Records from a data collection
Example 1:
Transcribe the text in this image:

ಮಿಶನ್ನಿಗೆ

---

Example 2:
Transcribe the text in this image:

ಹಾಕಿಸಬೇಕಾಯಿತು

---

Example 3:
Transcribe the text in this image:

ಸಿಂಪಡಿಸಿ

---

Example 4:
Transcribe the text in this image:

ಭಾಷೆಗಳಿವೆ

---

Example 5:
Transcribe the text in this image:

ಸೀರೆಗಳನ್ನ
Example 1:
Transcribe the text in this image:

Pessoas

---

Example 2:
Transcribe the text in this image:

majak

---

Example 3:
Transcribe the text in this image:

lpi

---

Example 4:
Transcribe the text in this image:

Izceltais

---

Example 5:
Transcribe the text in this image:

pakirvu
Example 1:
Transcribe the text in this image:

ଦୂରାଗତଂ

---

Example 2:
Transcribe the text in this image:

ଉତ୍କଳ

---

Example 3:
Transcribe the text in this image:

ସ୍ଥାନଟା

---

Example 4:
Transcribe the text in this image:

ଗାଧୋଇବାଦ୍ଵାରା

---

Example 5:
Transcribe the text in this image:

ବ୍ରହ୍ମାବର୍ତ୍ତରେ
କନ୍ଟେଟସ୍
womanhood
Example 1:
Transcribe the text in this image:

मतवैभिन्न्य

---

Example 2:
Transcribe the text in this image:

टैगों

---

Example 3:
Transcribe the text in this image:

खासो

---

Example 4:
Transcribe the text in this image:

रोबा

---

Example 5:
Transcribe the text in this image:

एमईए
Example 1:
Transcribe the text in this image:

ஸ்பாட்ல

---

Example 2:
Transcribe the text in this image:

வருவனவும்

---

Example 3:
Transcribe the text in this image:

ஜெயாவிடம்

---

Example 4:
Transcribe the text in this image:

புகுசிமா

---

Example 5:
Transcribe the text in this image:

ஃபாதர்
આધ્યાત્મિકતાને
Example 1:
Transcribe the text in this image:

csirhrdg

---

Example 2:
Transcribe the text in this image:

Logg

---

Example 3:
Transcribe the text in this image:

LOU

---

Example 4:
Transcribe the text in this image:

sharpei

What to produce:
Please type the entries above out again exactly.

Exercise answer:
Example 1:
Transcribe the text in this image:

ಮಿಶನ್ನಿಗೆ

---

Example 2:
Transcribe the text in this image:

ಹಾಕಿಸಬೇಕಾಯಿತು

---

Example 3:
Transcribe the text in this image:

ಸಿಂಪಡಿಸಿ

---

Example 4:
Transcribe the text in this image:

ಭಾಷೆಗಳಿವೆ

---

Example 5:
Transcribe the text in this image:

ಸೀರೆಗಳನ್ನ
Example 1:
Transcribe the text in this image:

Pessoas

---

Example 2:
Transcribe the text in this image:

majak

---

Example 3:
Transcribe the text in this image:

lpi

---

Example 4:
Transcribe the text in this image:

Izceltais

---

Example 5:
Transcribe the text in this image:

pakirvu
Example 1:
Transcribe the text in this image:

ଦୂରାଗତଂ

---

Example 2:
Transcribe the text in this image:

ଉତ୍କଳ

---

Example 3:
Transcribe the text in this image:

ସ୍ଥାନଟା

---

Example 4:
Transcribe the text in this image:

ଗାଧୋଇବାଦ୍ଵାରା

---

Example 5:
Transcribe the text in this image:

ବ୍ରହ୍ମାବର୍ତ୍ତରେ
କନ୍ଟେଟସ୍
womanhood
Example 1:
Transcribe the text in this image:

मतवैभिन्न्य

---

Example 2:
Transcribe the text in this image:

टैगों

---

Example 3:
Transcribe the text in this image:

खासो

---

Example 4:
Transcribe the text in this image:

रोबा

---

Example 5:
Transcribe the text in this image:

एमईए
Example 1:
Transcribe the text in this image:

ஸ்பாட்ல

---

Example 2:
Transcribe the text in this image:

வருவனவும்

---

Example 3:
Transcribe the text in this image:

ஜெயாவிடம்

---

Example 4:
Transcribe the text in this image:

புகுசிமா

---

Example 5:
Transcribe the text in this image:

ஃபாதர்
આધ્યાત્મિકતાને
Example 1:
Transcribe the text in this image:

csirhrdg

---

Example 2:
Transcribe the text in this image:

Logg

---

Example 3:
Transcribe the text in this image:

LOU

---

Example 4:
Transcribe the text in this image:

sharpei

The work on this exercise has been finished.